The Bystander Effect – the tyranny of doing nothing

Earlier this week The Age published the findings of an independent survey by The Royal Australasian College of Surgeons on bullying and harassment. The report was commissioned after a senior surgeon, Gabrielle McMullin said earlier in the year that junior women doctors should ‘comply with requests’ for sex to protect their medical careers. The report described a toxic culture of bullying, discrimination and sexual harassment in the surgical profession, especially towards women and junior surgeons.

The college’s president, David Watters, apologised, and added: “I am sorry too many of us have been silent bystanders… we have failed to push back against the behaviour of those responsible and should have done more to support those who had been affected.”

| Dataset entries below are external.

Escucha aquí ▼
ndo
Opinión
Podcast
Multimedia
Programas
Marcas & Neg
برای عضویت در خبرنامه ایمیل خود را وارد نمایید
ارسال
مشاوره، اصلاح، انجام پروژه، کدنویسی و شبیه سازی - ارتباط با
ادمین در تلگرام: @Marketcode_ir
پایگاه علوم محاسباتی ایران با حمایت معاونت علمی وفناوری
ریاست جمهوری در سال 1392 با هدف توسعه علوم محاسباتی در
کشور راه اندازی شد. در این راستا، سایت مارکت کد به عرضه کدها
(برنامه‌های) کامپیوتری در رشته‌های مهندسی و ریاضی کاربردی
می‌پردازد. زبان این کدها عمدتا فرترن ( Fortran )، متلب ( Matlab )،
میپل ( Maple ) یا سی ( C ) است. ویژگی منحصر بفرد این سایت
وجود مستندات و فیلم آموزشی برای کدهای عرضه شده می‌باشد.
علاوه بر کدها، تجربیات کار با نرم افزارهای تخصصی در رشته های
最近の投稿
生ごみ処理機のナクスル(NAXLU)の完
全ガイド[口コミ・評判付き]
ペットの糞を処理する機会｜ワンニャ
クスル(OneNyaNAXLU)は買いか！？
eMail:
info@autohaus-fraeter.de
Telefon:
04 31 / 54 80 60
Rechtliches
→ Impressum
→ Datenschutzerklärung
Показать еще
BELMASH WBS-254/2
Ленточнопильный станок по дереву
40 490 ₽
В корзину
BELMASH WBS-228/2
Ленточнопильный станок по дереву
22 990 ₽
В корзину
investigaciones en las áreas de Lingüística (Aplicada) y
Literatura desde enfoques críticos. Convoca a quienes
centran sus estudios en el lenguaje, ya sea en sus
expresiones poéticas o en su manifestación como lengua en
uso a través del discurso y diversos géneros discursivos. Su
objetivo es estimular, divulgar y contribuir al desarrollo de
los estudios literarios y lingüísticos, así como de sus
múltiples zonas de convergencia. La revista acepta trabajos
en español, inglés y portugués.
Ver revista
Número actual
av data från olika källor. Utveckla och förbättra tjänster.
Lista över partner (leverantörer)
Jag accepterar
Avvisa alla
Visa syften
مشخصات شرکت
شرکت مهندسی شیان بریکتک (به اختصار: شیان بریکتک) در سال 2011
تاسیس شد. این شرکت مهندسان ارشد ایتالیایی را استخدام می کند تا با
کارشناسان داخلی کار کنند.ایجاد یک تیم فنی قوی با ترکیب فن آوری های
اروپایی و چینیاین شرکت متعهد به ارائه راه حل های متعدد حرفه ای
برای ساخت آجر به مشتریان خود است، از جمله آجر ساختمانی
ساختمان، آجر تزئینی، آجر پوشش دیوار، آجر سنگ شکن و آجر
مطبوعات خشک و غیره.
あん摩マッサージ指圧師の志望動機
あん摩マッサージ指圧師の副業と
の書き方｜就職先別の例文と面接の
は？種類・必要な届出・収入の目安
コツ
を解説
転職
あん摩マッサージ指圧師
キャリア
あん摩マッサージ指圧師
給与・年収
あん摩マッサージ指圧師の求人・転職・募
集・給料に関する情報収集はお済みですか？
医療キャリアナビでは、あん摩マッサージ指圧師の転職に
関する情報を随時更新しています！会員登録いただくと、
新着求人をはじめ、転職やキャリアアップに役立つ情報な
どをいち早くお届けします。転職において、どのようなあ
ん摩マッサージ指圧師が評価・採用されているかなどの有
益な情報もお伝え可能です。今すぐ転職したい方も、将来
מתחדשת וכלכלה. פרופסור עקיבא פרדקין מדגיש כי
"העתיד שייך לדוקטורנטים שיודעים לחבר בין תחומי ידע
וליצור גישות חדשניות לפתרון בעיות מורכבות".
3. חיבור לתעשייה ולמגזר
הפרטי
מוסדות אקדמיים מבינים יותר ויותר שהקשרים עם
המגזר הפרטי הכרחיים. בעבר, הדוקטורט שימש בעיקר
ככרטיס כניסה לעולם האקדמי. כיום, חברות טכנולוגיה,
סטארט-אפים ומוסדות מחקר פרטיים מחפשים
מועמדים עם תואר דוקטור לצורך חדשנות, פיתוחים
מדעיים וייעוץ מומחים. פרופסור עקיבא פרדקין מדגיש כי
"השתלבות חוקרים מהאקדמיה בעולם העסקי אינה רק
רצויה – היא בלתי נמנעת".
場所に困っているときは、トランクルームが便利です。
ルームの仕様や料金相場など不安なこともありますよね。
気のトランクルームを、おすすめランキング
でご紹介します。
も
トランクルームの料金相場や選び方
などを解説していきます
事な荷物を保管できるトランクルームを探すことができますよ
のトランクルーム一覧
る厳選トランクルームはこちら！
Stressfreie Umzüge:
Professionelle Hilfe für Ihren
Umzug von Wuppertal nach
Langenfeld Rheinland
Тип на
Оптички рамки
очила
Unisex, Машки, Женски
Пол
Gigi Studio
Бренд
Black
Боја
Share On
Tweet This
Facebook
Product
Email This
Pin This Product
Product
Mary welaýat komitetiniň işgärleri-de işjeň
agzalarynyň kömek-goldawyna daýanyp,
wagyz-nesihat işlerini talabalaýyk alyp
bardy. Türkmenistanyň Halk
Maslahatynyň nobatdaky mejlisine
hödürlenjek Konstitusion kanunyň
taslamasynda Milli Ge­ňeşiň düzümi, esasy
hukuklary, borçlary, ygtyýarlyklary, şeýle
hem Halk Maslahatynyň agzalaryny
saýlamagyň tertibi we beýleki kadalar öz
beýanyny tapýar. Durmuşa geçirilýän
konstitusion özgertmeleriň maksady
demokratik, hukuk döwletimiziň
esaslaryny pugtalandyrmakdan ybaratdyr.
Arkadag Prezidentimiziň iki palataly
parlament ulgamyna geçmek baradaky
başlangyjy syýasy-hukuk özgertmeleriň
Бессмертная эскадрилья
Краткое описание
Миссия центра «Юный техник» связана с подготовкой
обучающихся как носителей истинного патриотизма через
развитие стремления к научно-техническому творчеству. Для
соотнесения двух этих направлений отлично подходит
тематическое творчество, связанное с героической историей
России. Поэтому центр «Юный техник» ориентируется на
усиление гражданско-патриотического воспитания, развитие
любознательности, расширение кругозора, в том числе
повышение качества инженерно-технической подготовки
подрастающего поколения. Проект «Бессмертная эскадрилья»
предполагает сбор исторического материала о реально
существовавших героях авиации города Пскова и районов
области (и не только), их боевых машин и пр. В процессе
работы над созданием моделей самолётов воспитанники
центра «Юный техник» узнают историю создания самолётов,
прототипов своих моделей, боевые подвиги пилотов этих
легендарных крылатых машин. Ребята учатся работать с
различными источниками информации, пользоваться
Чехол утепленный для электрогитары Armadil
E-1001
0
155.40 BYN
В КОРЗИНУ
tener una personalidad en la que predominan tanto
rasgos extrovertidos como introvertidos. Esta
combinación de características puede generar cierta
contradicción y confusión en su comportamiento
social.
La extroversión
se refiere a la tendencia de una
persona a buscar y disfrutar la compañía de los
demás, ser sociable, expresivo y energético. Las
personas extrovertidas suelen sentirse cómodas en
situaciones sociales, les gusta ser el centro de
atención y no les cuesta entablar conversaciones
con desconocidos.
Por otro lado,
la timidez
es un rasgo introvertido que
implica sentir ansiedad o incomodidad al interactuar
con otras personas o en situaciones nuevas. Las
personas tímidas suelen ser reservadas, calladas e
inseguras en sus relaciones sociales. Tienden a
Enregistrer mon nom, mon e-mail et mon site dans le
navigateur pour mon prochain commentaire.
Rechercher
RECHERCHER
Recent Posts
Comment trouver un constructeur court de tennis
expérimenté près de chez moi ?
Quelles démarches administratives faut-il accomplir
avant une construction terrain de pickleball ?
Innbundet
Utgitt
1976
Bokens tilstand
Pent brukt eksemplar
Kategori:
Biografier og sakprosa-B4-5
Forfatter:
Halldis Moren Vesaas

Watters is not the first person to identify the insidious nature of the bystander effect. Lisa Croxford, Capability Development Manager at Herbert Smith Freehills, is passionate about raising awareness of the bystander effect[1] and discusses it in her interview for Career Interrupted – How 14 Successful Women Navigate Career Breaks. The bystander effect refers to situations in which individuals do not offer support to a victim when other people are present. It plays out in the workplace in several ways, such as ‘harmless jokes’, sexual harassment comments, or off-hand remarks to part-timers around their commitment to the firm and their careers. If these behaviours are not challenged, inappropriate behaviour is then either deemed acceptable or snowballs out of control. Part of the conundrum is about power imbalance — if a senior surgeon or, in the case of a professional services firm, a partner is going to make a remark, it takes guts for a junior associate to challenge him or her.

The former Chief of the Army, Lieutenant General David Morrison reminded us that ‘the standard you walk past is the standard you accept’. This is especially true of leaders who, through inaction or by refusing to hold others accountable around their poor behaviour can entrench a toxic culture in the workplace. Individually we can also show leadership by refusing to participate in a culture that disrespects women and standing up to unacceptable behaviour when we see it or experience it.